* _TAREA A_: Imprime todas las líneas del listado sin cambiar ni omitir nada.

* _TEXTO DEL DOCUMENTO_:
Por ANDRÉS TAPIA // Foto: TWITTER: JAPANEMB_MEXICO
En los corredores de la muerte de Estados Unidos, cuando un sentenciado abandona su celda por última vez para dirigirse a la cámara de ejecución, el guardia que le franquea el paso anuncia su salida y trayecto con la siguiente frase: Dead man walking!, que literalmente significa “hombre muerto camina o caminando”.
Conocí dicha expresión y de su uso a partir de la película del mismo nombre protagonizada por Sean Penn y Susan Sarandon (Dead Man Walking, Tim Robbins; 1995), la cual es una adaptación del relato homónimo de no ficción, escrito por Helen Prejean, una monja que pertenece a la hermandad de Saint Joseph of Medaille, una de cuyas congregaciones está situada en New Orleans.
Más allá del drama intrínseco a la historia, la secuencia en la que Matthew Poncelet (Sean Penn) abandona su celda para ser ejecutado mediante una inyección letal mientras es escoltado por un grupo de guardias y la hermana Prejean (Susan Sarandon), me marcó profundamente a partir de tres palabras que en un contexto literario suponen una metáfora emparentada con la poesía, pero que aplicadas a la realidad adquirían los modos de una broma macabra, mucho más propia del llamado realismo mágico que no sólo define un movimiento y un momento de la literatura latinoamericana del Siglo XX, sino también –y esto no es una broma ni una metáfora– el modus vivendi de la región que se sitúa al sur del Río Bravo y se extiende hasta la Patagonia.
Más o menos por el mismo tiempo que vi la película y supe de la frase que deben escuchar los condenados a muerte en Estados Unidos, el cantante de un grupo mexicano de rock que por ese entones había viajado a la ciudad de Los Ángeles, California, para grabar su último álbum, me contó una anécdota que vivieron con el productor del mismo, un ciudadano estadounidense. Para interiorizar y conocer mejor el trabajo que realizaría con el grupo, el productor pidió a sus integrantes le contasen sobre qué versaban cada una de las canciones. Una de ellas llevaba por título “Pan de muerto”.
El pan de muerto forma parte de una de las tradiciones más notables de México en cuanto a su antigüedad, trascendencia y singularidad; sin embargo, se origina en una relación tirante, inacabada e inasible, de amor-odio, con la muerte. Dicha tradición ha sido elevada al rango de Patrimonio Cultural de la Humanidad por designio de la UNESCO, y si bien en tanto celebración cultural posee todos los atributos para trascender en la historia, el culto que la sociedad mexicana profesa a la muerte –más allá de las diversas y pintorescas formas que tiene de manifestarse– también posee elementos oscuros e incomprensibles.

* _DATOS PROPORCIONADOS_:
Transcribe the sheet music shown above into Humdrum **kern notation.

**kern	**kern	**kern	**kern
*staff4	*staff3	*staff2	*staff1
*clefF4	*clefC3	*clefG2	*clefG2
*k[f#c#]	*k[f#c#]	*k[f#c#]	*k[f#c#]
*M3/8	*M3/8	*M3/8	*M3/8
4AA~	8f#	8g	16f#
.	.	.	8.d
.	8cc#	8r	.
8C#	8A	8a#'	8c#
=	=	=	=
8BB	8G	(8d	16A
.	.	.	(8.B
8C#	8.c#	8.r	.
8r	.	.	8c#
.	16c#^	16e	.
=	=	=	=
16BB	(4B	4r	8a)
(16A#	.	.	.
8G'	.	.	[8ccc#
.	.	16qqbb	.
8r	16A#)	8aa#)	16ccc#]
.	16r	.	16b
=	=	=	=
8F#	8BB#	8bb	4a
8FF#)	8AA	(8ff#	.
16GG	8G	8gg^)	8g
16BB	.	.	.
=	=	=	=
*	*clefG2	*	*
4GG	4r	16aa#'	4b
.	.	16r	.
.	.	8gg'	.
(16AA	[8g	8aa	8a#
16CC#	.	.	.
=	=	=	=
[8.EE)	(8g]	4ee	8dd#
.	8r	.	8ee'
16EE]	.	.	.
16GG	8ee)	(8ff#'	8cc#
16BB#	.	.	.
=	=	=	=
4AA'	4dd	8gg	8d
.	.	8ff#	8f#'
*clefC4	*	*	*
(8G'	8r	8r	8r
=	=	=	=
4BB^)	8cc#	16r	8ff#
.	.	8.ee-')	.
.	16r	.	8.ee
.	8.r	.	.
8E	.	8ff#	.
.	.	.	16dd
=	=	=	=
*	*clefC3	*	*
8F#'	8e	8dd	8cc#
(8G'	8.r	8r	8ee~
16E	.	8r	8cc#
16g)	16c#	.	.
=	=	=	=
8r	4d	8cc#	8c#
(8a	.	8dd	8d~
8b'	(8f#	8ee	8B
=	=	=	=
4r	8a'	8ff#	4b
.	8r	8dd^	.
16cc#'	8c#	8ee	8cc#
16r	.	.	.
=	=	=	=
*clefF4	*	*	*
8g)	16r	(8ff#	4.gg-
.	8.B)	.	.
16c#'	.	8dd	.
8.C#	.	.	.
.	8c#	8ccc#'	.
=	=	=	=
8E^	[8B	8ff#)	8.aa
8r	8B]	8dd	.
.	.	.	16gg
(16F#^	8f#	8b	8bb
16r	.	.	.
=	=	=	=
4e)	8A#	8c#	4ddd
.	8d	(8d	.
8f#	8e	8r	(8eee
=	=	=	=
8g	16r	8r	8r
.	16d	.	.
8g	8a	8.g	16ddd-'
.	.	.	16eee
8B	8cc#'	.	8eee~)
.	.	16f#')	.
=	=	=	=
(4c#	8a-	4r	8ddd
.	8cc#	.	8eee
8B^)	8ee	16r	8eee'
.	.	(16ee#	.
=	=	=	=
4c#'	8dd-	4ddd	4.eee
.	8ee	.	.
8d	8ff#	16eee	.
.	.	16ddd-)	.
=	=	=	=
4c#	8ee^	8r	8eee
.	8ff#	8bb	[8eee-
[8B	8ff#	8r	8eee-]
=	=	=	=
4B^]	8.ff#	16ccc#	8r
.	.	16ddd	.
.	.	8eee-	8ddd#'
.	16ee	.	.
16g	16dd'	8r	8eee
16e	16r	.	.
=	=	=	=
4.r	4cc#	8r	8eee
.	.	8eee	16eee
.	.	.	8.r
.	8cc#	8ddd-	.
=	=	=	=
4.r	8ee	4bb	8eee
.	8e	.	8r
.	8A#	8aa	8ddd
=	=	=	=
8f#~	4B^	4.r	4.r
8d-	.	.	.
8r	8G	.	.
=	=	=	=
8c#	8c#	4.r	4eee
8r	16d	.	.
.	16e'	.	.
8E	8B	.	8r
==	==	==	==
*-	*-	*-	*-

* _TAREA B_: Devuelve, copiado al pie de la letra, el fragmento del artículo sobre la expresión "Dead man walking" que va entre "Por ANDRÉS TAPIA" y "en New Orleans.", ambos incluidos.

* _RESPUESTA ESCRITA A_:
Transcribe the sheet music shown above into Humdrum **kern notation.

**kern	**kern	**kern	**kern
*staff4	*staff3	*staff2	*staff1
*clefF4	*clefC3	*clefG2	*clefG2
*k[f#c#]	*k[f#c#]	*k[f#c#]	*k[f#c#]
*M3/8	*M3/8	*M3/8	*M3/8
4AA~	8f#	8g	16f#
.	.	.	8.d
.	8cc#	8r	.
8C#	8A	8a#'	8c#
=	=	=	=
8BB	8G	(8d	16A
.	.	.	(8.B
8C#	8.c#	8.r	.
8r	.	.	8c#
.	16c#^	16e	.
=	=	=	=
16BB	(4B	4r	8a)
(16A#	.	.	.
8G'	.	.	[8ccc#
.	.	16qqbb	.
8r	16A#)	8aa#)	16ccc#]
.	16r	.	16b
=	=	=	=
8F#	8BB#	8bb	4a
8FF#)	8AA	(8ff#	.
16GG	8G	8gg^)	8g
16BB	.	.	.
=	=	=	=
*	*clefG2	*	*
4GG	4r	16aa#'	4b
.	.	16r	.
.	.	8gg'	.
(16AA	[8g	8aa	8a#
16CC#	.	.	.
=	=	=	=
[8.EE)	(8g]	4ee	8dd#
.	8r	.	8ee'
16EE]	.	.	.
16GG	8ee)	(8ff#'	8cc#
16BB#	.	.	.
=	=	=	=
4AA'	4dd	8gg	8d
.	.	8ff#	8f#'
*clefC4	*	*	*
(8G'	8r	8r	8r
=	=	=	=
4BB^)	8cc#	16r	8ff#
.	.	8.ee-')	.
.	16r	.	8.ee
.	8.r	.	.
8E	.	8ff#	.
.	.	.	16dd
=	=	=	=
*	*clefC3	*	*
8F#'	8e	8dd	8cc#
(8G'	8.r	8r	8ee~
16E	.	8r	8cc#
16g)	16c#	.	.
=	=	=	=
8r	4d	8cc#	8c#
(8a	.	8dd	8d~
8b'	(8f#	8ee	8B
=	=	=	=
4r	8a'	8ff#	4b
.	8r	8dd^	.
16cc#'	8c#	8ee	8cc#
16r	.	.	.
=	=	=	=
*clefF4	*	*	*
8g)	16r	(8ff#	4.gg-
.	8.B)	.	.
16c#'	.	8dd	.
8.C#	.	.	.
.	8c#	8ccc#'	.
=	=	=	=
8E^	[8B	8ff#)	8.aa
8r	8B]	8dd	.
.	.	.	16gg
(16F#^	8f#	8b	8bb
16r	.	.	.
=	=	=	=
4e)	8A#	8c#	4ddd
.	8d	(8d	.
8f#	8e	8r	(8eee
=	=	=	=
8g	16r	8r	8r
.	16d	.	.
8g	8a	8.g	16ddd-'
.	.	.	16eee
8B	8cc#'	.	8eee~)
.	.	16f#')	.
=	=	=	=
(4c#	8a-	4r	8ddd
.	8cc#	.	8eee
8B^)	8ee	16r	8eee'
.	.	(16ee#	.
=	=	=	=
4c#'	8dd-	4ddd	4.eee
.	8ee	.	.
8d	8ff#	16eee	.
.	.	16ddd-)	.
=	=	=	=
4c#	8ee^	8r	8eee
.	8ff#	8bb	[8eee-
[8B	8ff#	8r	8eee-]
=	=	=	=
4B^]	8.ff#	16ccc#	8r
.	.	16ddd	.
.	.	8eee-	8ddd#'
.	16ee	.	.
16g	16dd'	8r	8eee
16e	16r	.	.
=	=	=	=
4.r	4cc#	8r	8eee
.	.	8eee	16eee
.	.	.	8.r
.	8cc#	8ddd-	.
=	=	=	=
4.r	8ee	4bb	8eee
.	8e	.	8r
.	8A#	8aa	8ddd
=	=	=	=
8f#~	4B^	4.r	4.r
8d-	.	.	.
8r	8G	.	.
=	=	=	=
8c#	8c#	4.r	4eee
8r	16d	.	.
.	16e'	.	.
8E	8B	.	8r
==	==	==	==
*-	*-	*-	*-

* _RESPUESTA ESCRITA B_:
Por ANDRÉS TAPIA // Foto: TWITTER: JAPANEMB_MEXICO
En los corredores de la muerte de Estados Unidos, cuando un sentenciado abandona su celda por última vez para dirigirse a la cámara de ejecución, el guardia que le franquea el paso anuncia su salida y trayecto con la siguiente frase: Dead man walking!, que literalmente significa “hombre muerto camina o caminando”.
Conocí dicha expresión y de su uso a partir de la película del mismo nombre protagonizada por Sean Penn y Susan Sarandon (Dead Man Walking, Tim Robbins; 1995), la cual es una adaptación del relato homónimo de no ficción, escrito por Helen Prejean, una monja que pertenece a la hermandad de Saint Joseph of Medaille, una de cuyas congregaciones está situada en New Orleans.